■ Your assignment: Each line of the data holding "elbow" should be found and copied.

■ Extracted information:
Start of Block

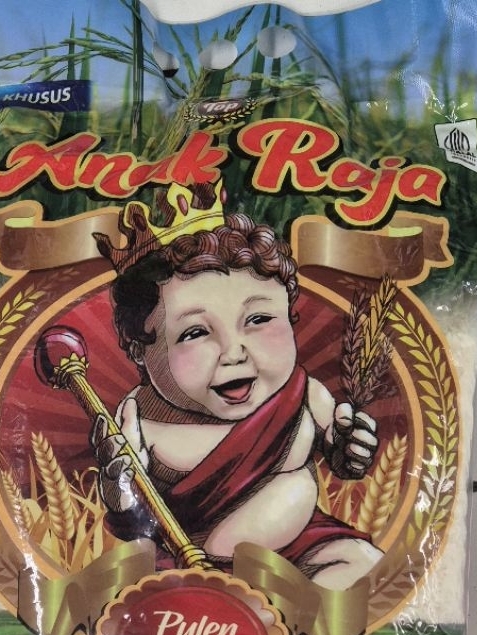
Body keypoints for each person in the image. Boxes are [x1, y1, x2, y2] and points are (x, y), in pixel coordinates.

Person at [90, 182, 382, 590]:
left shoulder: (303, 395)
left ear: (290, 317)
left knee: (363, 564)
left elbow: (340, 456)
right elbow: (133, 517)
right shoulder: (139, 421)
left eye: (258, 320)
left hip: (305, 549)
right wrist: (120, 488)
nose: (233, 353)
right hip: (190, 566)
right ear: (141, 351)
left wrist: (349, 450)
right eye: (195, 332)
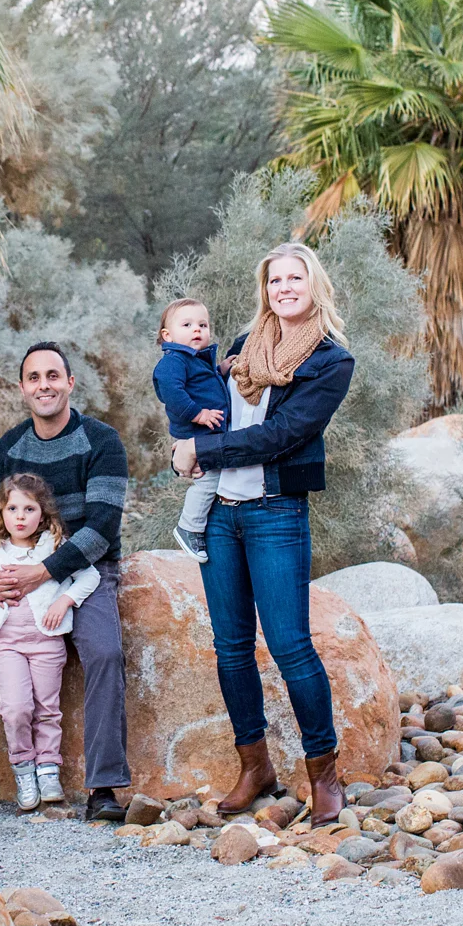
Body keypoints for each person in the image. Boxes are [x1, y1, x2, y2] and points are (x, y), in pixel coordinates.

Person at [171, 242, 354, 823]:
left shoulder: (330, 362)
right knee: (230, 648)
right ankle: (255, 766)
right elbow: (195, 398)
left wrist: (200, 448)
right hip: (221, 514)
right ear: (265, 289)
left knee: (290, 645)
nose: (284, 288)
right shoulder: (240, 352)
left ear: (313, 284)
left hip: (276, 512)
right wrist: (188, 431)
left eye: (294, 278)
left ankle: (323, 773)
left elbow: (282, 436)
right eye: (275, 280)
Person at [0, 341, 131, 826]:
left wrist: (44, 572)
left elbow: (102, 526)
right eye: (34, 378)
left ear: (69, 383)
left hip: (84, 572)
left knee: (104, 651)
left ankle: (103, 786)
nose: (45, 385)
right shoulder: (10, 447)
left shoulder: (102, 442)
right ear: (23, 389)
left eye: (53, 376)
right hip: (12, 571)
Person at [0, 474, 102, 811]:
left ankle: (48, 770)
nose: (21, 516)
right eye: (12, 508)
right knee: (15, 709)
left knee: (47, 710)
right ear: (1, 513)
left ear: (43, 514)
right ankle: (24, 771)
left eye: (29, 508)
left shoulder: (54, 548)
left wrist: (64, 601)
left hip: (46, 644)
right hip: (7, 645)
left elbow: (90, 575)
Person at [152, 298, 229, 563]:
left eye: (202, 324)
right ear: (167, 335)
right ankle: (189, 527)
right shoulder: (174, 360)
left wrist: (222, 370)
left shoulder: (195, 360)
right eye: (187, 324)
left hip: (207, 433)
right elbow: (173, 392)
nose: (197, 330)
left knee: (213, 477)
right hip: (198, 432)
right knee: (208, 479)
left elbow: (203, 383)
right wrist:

End of Block

■ Response:
left elbow: (340, 456)
right elbow: (133, 517)
right elbow: (195, 398)
left elbow: (282, 436)
left elbow: (102, 526)
left elbow: (90, 575)
right elbow: (173, 392)
left elbow: (203, 383)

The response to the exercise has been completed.